I asked Cursor to wire up Stripe billing for a side project last week. It gave me working code in about ten seconds. It also gave me this:
const stripe = require('stripe')('sk_live_51Abc...realkey...xyz');
const JWT_SECRET = 'super-secret-key-change-me';
The code ran. Payments worked. And I almost committed a live Stripe key to a public GitHub repo without noticing, because everything looked fine.
This is not a Cursor problem specifically. Claude Code, Copilot, and Windsurf all do it. The pattern is everywhere in the training data, so the model reproduces it.
Here is the kind of thing AI editors generate constantly:
// Hardcoded secret - CWE-798
const stripe = require('stripe')('sk_live_51Abc...xyz');
const JWT_SECRET = 'super-secret-key-change-me';
const DB_URL = 'postgres://admin:hunter2@db.prod.internal:5432/app';
Three secrets, three liabilities. Once this hits a repo, the secret is in your git history forever, even if you delete the line in a later commit. Public repos get scraped by bots within minutes. There are reports of freshly committed AWS keys getting used by attackers in under five minutes.
LLMs learn from public code: tutorials, StackOverflow answers, sample apps. A huge amount of that code hardcodes secrets because it is meant to be illustrative, not production-ready. The model has no concept of "this value is sensitive." To it, the key string is just an argument like any other.
The model also optimizes for code that runs immediately. Reading from process.env requires the developer to set up a .env file first, so the path of least resistance for a working snippet is to inline the value.
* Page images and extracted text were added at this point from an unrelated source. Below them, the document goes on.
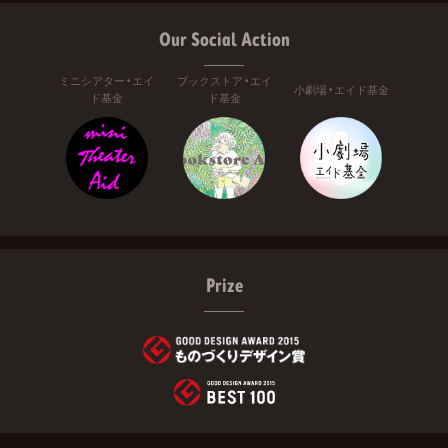
Our Social Action
ミニシアター・エイ
ブックストア・エイ
小劇場・エイド基金
ド基金
ド基金
Prize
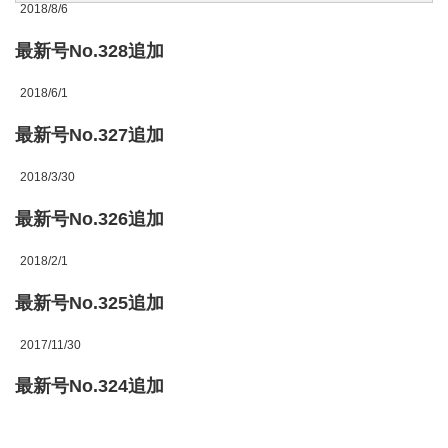
2018/8/6
最新号No.328追加
2018/6/1
最新号No.327追加
2018/3/30
最新号No.326追加
2018/2/1
最新号No.325追加
2017/11/30
最新号No.324追加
Move every secret to an environment variable and load it at runtime:
// Secrets from environment - CWE-798 resolved
const stripe = require('stripe')(process.env.STRIPE_SECRET_KEY);
const JWT_SECRET = process.env.JWT_SECRET;
const DB_URL = process.env.DATABASE_URL;
Then keep the file out of git and scan before committing:
echo ".env" >> .gitignore
npx gitleaks detect --source . --verbose
If a secret already made it into git history, changing the code is not enough. Rotate the key at the provider immediately, then scrub history with git filter-repo or BFG. Assume any committed secret is already burned.
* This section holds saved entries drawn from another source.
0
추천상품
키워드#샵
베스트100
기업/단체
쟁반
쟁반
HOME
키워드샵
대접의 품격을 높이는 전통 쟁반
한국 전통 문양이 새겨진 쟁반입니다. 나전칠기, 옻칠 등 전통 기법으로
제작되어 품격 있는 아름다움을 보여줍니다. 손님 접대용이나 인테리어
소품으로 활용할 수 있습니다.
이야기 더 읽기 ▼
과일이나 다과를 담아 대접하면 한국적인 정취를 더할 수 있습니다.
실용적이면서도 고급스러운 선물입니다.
A pre-commit hook is the real win here. The goal is to never let a secret reach a commit in the first place, because cleanup after the fact is painful and rotation is the only safe assumption.
I have been running SafeWeave for this. It hooks into Cursor and Claude Code as an MCP server and flags hardcoded secrets the moment the code is generated, before I move on to the next prompt. Its secrets scanner is built on Gitleaks and runs on the free tier with no signup. That said, even a plain pre-commit hook with gitleaks will catch most of what is in this post. The important thing is catching secrets early, whatever tool you use.